Stored items:
-----

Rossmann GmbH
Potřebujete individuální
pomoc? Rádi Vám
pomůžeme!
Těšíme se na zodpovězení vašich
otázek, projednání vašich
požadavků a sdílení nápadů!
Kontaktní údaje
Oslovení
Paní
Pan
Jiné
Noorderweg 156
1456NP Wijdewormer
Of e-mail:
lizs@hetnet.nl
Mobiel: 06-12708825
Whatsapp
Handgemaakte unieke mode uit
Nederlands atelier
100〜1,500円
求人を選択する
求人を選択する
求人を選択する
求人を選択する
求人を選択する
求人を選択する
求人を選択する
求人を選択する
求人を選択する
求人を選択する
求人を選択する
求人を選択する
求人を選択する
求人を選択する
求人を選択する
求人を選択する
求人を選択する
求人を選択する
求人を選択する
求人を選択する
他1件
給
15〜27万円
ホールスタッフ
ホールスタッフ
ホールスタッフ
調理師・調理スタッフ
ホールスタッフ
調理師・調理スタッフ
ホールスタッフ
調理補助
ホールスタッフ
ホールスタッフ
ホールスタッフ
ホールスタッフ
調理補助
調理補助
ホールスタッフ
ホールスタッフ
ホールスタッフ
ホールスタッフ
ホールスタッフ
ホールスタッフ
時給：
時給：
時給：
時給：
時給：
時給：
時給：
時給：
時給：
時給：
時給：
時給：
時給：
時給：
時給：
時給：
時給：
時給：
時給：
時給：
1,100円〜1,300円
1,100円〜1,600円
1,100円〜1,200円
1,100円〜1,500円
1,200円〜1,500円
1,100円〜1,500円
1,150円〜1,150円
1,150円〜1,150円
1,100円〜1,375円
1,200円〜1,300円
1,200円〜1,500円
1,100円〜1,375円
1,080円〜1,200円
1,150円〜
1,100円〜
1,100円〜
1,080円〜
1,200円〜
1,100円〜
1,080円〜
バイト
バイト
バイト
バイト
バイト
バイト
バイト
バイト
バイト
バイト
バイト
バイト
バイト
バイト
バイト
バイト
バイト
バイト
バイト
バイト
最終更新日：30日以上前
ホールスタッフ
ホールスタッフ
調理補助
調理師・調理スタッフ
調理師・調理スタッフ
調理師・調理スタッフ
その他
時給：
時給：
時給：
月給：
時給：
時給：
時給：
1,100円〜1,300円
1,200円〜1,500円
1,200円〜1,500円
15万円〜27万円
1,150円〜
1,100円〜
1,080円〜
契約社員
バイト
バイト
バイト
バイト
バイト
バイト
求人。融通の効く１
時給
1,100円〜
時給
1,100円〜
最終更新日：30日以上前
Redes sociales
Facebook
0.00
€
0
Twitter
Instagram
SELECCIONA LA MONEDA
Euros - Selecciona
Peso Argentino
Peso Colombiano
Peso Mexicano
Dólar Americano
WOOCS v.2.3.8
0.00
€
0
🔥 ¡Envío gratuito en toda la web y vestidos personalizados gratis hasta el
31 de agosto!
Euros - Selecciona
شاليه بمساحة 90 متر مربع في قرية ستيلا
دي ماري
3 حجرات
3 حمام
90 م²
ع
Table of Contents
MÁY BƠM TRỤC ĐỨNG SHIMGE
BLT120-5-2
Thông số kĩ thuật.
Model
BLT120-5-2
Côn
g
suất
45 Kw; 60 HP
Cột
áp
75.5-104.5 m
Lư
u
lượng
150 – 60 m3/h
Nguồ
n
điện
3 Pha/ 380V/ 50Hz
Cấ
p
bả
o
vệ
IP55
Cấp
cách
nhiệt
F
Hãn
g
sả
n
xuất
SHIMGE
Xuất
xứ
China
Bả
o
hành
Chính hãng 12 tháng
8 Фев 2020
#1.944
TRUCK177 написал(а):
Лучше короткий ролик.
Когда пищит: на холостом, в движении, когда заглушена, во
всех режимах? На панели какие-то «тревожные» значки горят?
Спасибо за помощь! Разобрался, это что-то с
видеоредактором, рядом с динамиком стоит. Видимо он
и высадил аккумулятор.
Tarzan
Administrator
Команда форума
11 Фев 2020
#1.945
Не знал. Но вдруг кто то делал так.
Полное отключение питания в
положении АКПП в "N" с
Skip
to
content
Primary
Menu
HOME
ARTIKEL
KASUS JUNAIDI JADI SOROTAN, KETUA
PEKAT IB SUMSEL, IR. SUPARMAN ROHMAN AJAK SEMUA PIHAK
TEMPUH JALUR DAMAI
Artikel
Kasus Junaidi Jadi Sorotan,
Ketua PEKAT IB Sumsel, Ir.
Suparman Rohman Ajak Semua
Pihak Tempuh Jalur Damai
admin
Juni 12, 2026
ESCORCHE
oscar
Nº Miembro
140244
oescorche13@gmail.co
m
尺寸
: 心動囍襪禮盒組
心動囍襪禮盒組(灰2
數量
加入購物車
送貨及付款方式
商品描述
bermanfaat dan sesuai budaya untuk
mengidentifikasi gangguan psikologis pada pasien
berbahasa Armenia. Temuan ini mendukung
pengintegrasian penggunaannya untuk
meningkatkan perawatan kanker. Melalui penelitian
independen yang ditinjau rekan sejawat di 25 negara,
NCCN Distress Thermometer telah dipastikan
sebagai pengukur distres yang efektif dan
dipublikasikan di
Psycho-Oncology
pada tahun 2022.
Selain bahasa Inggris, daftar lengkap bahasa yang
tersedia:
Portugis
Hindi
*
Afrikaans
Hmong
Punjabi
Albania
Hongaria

-----

WHAT TO DO: Write out the records above exactly, from the opening line to the line with "WOOCS v.2.3.8", including both, with nothing added.

TASK SOLUTION:
Rossmann GmbH
Potřebujete individuální
pomoc? Rádi Vám
pomůžeme!
Těšíme se na zodpovězení vašich
otázek, projednání vašich
požadavků a sdílení nápadů!
Kontaktní údaje
Oslovení
Paní
Pan
Jiné
Noorderweg 156
1456NP Wijdewormer
Of e-mail:
lizs@hetnet.nl
Mobiel: 06-12708825
Whatsapp
Handgemaakte unieke mode uit
Nederlands atelier
100〜1,500円
求人を選択する
求人を選択する
求人を選択する
求人を選択する
求人を選択する
求人を選択する
求人を選択する
求人を選択する
求人を選択する
求人を選択する
求人を選択する
求人を選択する
求人を選択する
求人を選択する
求人を選択する
求人を選択する
求人を選択する
求人を選択する
求人を選択する
求人を選択する
他1件
給
15〜27万円
ホールスタッフ
ホールスタッフ
ホールスタッフ
調理師・調理スタッフ
ホールスタッフ
調理師・調理スタッフ
ホールスタッフ
調理補助
ホールスタッフ
ホールスタッフ
ホールスタッフ
ホールスタッフ
調理補助
調理補助
ホールスタッフ
ホールスタッフ
ホールスタッフ
ホールスタッフ
ホールスタッフ
ホールスタッフ
時給：
時給：
時給：
時給：
時給：
時給：
時給：
時給：
時給：
時給：
時給：
時給：
時給：
時給：
時給：
時給：
時給：
時給：
時給：
時給：
1,100円〜1,300円
1,100円〜1,600円
1,100円〜1,200円
1,100円〜1,500円
1,200円〜1,500円
1,100円〜1,500円
1,150円〜1,150円
1,150円〜1,150円
1,100円〜1,375円
1,200円〜1,300円
1,200円〜1,500円
1,100円〜1,375円
1,080円〜1,200円
1,150円〜
1,100円〜
1,100円〜
1,080円〜
1,200円〜
1,100円〜
1,080円〜
バイト
バイト
バイト
バイト
バイト
バイト
バイト
バイト
バイト
バイト
バイト
バイト
バイト
バイト
バイト
バイト
バイト
バイト
バイト
バイト
最終更新日：30日以上前
ホールスタッフ
ホールスタッフ
調理補助
調理師・調理スタッフ
調理師・調理スタッフ
調理師・調理スタッフ
その他
時給：
時給：
時給：
月給：
時給：
時給：
時給：
1,100円〜1,300円
1,200円〜1,500円
1,200円〜1,500円
15万円〜27万円
1,150円〜
1,100円〜
1,080円〜
契約社員
バイト
バイト
バイト
バイト
バイト
バイト
求人。融通の効く１
時給
1,100円〜
時給
1,100円〜
最終更新日：30日以上前
Redes sociales
Facebook
0.00
€
0
Twitter
Instagram
SELECCIONA LA MONEDA
Euros - Selecciona
Peso Argentino
Peso Colombiano
Peso Mexicano
Dólar Americano
WOOCS v.2.3.8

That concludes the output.